It’s been a fantastic summer for me so far working at the Lean Enterprise Institute, learning with the broader lean community, but most of all, as I’ll explain, working as Operator #1.
After taking over the CEO role from John Shook last October, I’ve spent too long with my head down, trying to grasp the current condition, getting to know our internal team and LEI faculty, and beginning to grapple with the sort of problems that any small nonprofit has in staying focused, sustainable, and centered on mission, in our case: the spread of lean thinking and practice.
I came up for air long enough to meet many in our community at the Lean Transformation Summit in Nashville in March, but mostly stayed close to Cambridge. This summer I’ve been able to get around a bit more.
In June, I attended the Lean Healthcare Summit in Chicago, sponsored by our sister organization Catalysis. More than 700 learners in an industry that I know too well: 18% of GDP and some would say, about 30% waste. That’s a trillion dollars of opportunity, folks; not to mention countless lives saved. Great presentations about the work underway from South Africa to Cleveland to improve the reliability of care and the value-creation process.
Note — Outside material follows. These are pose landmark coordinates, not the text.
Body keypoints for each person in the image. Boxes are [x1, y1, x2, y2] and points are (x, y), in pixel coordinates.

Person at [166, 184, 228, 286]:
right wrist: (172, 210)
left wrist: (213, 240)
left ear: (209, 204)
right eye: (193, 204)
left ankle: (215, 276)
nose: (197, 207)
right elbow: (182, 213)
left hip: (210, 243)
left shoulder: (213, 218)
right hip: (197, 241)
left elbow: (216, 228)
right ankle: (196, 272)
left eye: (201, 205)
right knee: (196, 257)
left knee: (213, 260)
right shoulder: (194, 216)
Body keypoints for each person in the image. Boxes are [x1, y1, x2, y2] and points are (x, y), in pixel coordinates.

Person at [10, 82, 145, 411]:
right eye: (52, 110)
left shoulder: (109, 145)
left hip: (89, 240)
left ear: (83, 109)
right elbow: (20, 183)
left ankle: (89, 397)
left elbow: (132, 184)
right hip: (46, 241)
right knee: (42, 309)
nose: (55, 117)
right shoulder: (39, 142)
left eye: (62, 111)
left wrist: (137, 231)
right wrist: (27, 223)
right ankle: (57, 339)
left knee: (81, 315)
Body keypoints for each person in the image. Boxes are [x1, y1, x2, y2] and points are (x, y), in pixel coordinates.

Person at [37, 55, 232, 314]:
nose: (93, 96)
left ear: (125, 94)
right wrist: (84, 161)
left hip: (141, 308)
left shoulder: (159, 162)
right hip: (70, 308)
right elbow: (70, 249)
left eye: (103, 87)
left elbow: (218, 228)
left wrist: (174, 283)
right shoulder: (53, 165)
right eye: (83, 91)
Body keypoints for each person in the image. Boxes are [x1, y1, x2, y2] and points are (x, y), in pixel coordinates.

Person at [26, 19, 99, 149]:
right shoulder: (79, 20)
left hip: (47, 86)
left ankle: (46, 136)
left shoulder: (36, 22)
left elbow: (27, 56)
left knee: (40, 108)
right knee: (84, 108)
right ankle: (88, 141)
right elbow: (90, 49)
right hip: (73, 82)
From there, I took in “Designing the Future,” our inaugural Lean Product and Process Development Summit in Traverse City, MI. I grew up not that far away in northern lower Michigan, and it was great to be back in the heartland. You only have to read the press about Tesla or GE or a thousand other companies to realize how much lean thinking is needed and effective in the development of products that shape our society and future. We’ll do this event again next year.
A few weeks ago, I was off to the Lean Coaching Summit in Seattle, an event we have co-sponsored for a number of years with our friends from Lean Frontiers. Coaching is foundational to the work we do and the presentations gave terrific insight into what makes for effective coaching for lean change in an enterprise. Charlie Murphy from Turner Construction, John Shook and Isao Yoshino sharing a stage to reflect on their coaching relationship at NUMMI, and Renee Smith and Holly Jensen presenting about driving fear from the workplace and replacing it with love were high points for me. This fall, I plan to return to Washington to take in a session of Renee’s new community initiative called Make Work Human. A smaller group spent a great day of reflection on the character of lean coaching after the event, led by our own Senior Coach Josh Howell and Chairman John Shook.
But the highlight of the summer so far has been right here at LEI, where I participated this week in the pilot of a new workshop we are developing called “Building a Lean Management System.” The title doesn’t really capture the experience: this is not the kind of learning that we usually think of as a workshop. It’s built around a manufacturing simulation, a production line in which the learners participate in the roles of assembly operators, process engineers, team leader, and manager in a production facility that builds lock sets -- the kind you open your door with. For two days, we struggled to meet customer demand for quantity, quality, and schedule; we failed, did kaizen, studied our process and learned to measure our cycle time, takt time, lead time, and defect rate during multiple production runs, interspersed with PDCA and expert coaching.
I was Operator #1, tasked with beginning the lock assembly process. The pressure was on at this virtual gemba! I have to say, I fulfilled my role brilliantly: creating defects and trying to learn from them. But by the end of our second day, under the watchful eye of our coaches, we had succeeded in transforming our production system from push to pull using visual signals, coordinated parts resupply, heijunka, kaizen, and PDCA. From meeting roughly 40% of customer requirements with plenty of defects in our first run, we built a production system that met 100% of customer demand with zero defects in a calm, orderly, quiet work environment where my production colleagues and I were able to report less stress and strain and greater job satisfaction.
This is (IMHO) the way that we’ve all learned what brought us into the lean community in the first place, by seeing and participating in the miracle of lean production and the engagement of human creativity in the task of creating value, and it’s really exciting to be part of this new adventure in andragogy, uniting theory and practice. Look for this workshop to be offered to our broader community in the near future, and many thanks to my LEI colleagues Karen Gaudet and Jikku Mohan for leading this event and to our learners from vocational education, biopharma, healthcare, auto repair, public service, and others who joined us in bringing this new experience to life.